EXCERPTED RECORDS.
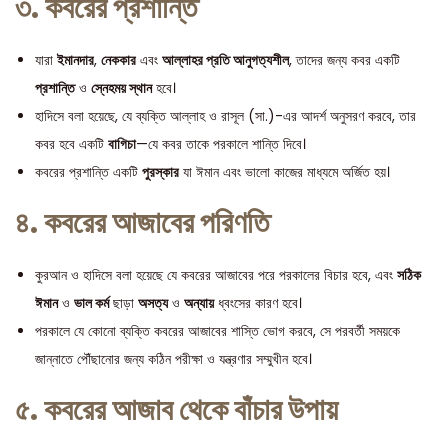
৩. কবরের প্রশান্তি
যারা
ইমানদার
,
নেককার
এবং
আল্লাহর প্রতি আনুগত্যশীল
, তাদের জন্য কবর একটি
প্রশান্তি
ও
স্নেহময় স্থান
হবে।
হাদিসে বলা হয়েছে, যে ব্যক্তি আল্লাহ ও রাসূল (সা.)-এর আদর্শ অনুসরণ করবে, তার
কবর হবে একটি
বাগিচা
—যে কবর তাকে পরকালে শান্তি দিবে।
কবরের প্রশান্তি একটি
পুরস্কার
যা ঈমান এবং ভালো কাজের মাধ্যমে অর্জিত হয়।
৪. কবরের আজাবের পরিণতি
কুরআন ও হাদিসে বলা হয়েছে যে কবরের আজাবের পরে পরকালের বিচার হবে, এবং
সঠিক
ঈমান
ও
ভাল কর্ম
ছাড়া
অসত্য
ও
অন্যায়
ধ্বংসের কারণ হবে।
পরকালে যে কোনো ব্যক্তি কবরের আজাবের শাস্তি ভোগ করবে, সে পরবর্তী সময়কে
জান্নাতে পৌঁছানোর জন্য কঠিন পরীক্ষা ও যন্ত্রণার সম্মুখীন হবে।
৫. কবরের আজাব থেকে বাঁচার উপায়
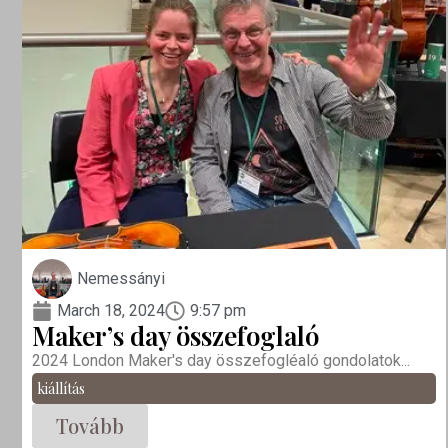
Nemessányi
March 18, 2024
9:57 pm
Maker’s day összefoglaló
2024 London Maker's day összefogléaló gondolatok...
kiállítás
Tovább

TASK STATEMENT.
All that should be printed is the lines from the one containing "৪. কবরের আজাবের পরিণতি" through the last line of the material above, both ends included, exactly as they stand; please skip the pictures.

YOUR SOLUTION.
৪. কবরের আজাবের পরিণতি
কুরআন ও হাদিসে বলা হয়েছে যে কবরের আজাবের পরে পরকালের বিচার হবে, এবং
সঠিক
ঈমান
ও
ভাল কর্ম
ছাড়া
অসত্য
ও
অন্যায়
ধ্বংসের কারণ হবে।
পরকালে যে কোনো ব্যক্তি কবরের আজাবের শাস্তি ভোগ করবে, সে পরবর্তী সময়কে
জান্নাতে পৌঁছানোর জন্য কঠিন পরীক্ষা ও যন্ত্রণার সম্মুখীন হবে।
৫. কবরের আজাব থেকে বাঁচার উপায়
Nemessányi
March 18, 2024
9:57 pm
Maker’s day összefoglaló
2024 London Maker's day összefogléaló gondolatok...
kiállítás
Tovább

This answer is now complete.